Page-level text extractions

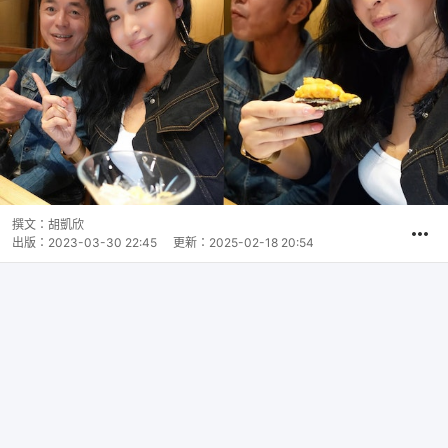
撰文：
胡凱欣
出版：
2023-03-30 22:45
更新：
2025-02-18 20:54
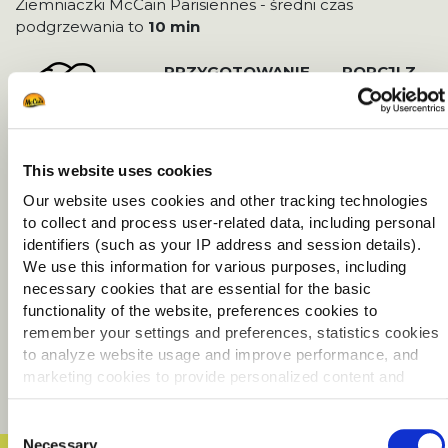
Ziemniaczki McCain Parisiennes - średni czas
podgrzewania to
10 min
PRZYGOTOWANIE
___
PORCJI Z
SUROWYCH ZIEMNIAKÓW W
TYGODNIU
Ziemniaki:
___
kg
tygodniowo
/
___
kg
rocznie
This website uses cookies
Praca:
___
h
tygodniowo
/
___
h
rocznie
Our website uses cookies and other tracking technologies
Koszty zakupu ziemniaków
to collect and process user-related data, including personal
___
zł
tygodniowo
/
___
zł
rocznie
identifiers (such as your IP address and session details).
We use this information for various purposes, including
Koszty pracy brutto
necessary cookies that are essential for the basic
___
zł
tygodniowo
/
___
zł
rocznie
functionality of the website, preferences cookies to
Koszty w przeliczeniu na 1 porcję
remember your settings and preferences, statistics cookies
to analyze website usage and improve performance, and
zakup ziemniaków
___
zł /
pracy
___
zł
marketing cookies to provide personalized content and
KOSZT 1 PORCJI
advertising.
Consent
By clicking 'Allow all cookies', you consent to the use of all
Necessary
Selection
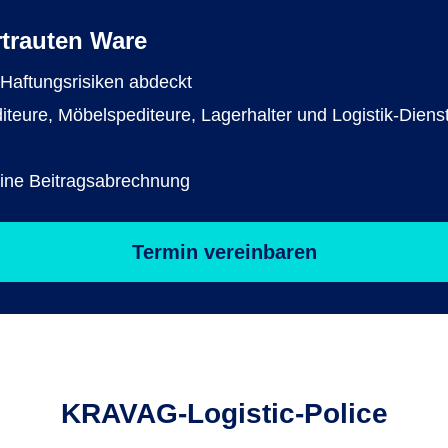
trauten Ware
 Haftungsrisiken abdeckt
teure, Möbelspediteure, Lagerhalter und Logistik-Dienst
eine Beitragsabrechnung
Termin vereinbaren
KRAVAG-Logistic-Police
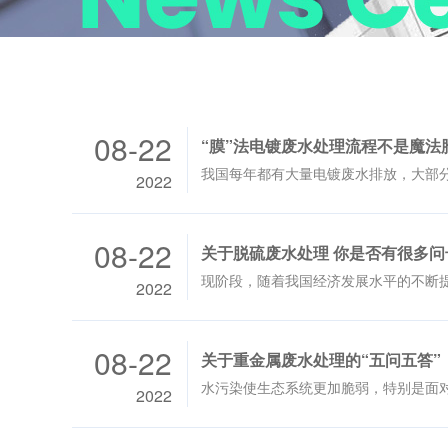
08-22
“膜”法电镀废水处理流程不是魔法
我国每年都有大量电镀废水排放，大部
2022
08-22
关于脱硫废水处理 你是否有很多问
现阶段，随着我国经济发展水平的不断
2022
08-22
关于重金属废水处理的“五问五答”
2022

> [WORK INSTRUCTION]: Copy every line from the data that includes the string "Koszty".

> [RESPONSE]:
Koszty zakupu ziemniaków
Koszty pracy brutto
Koszty w przeliczeniu na 1 porcję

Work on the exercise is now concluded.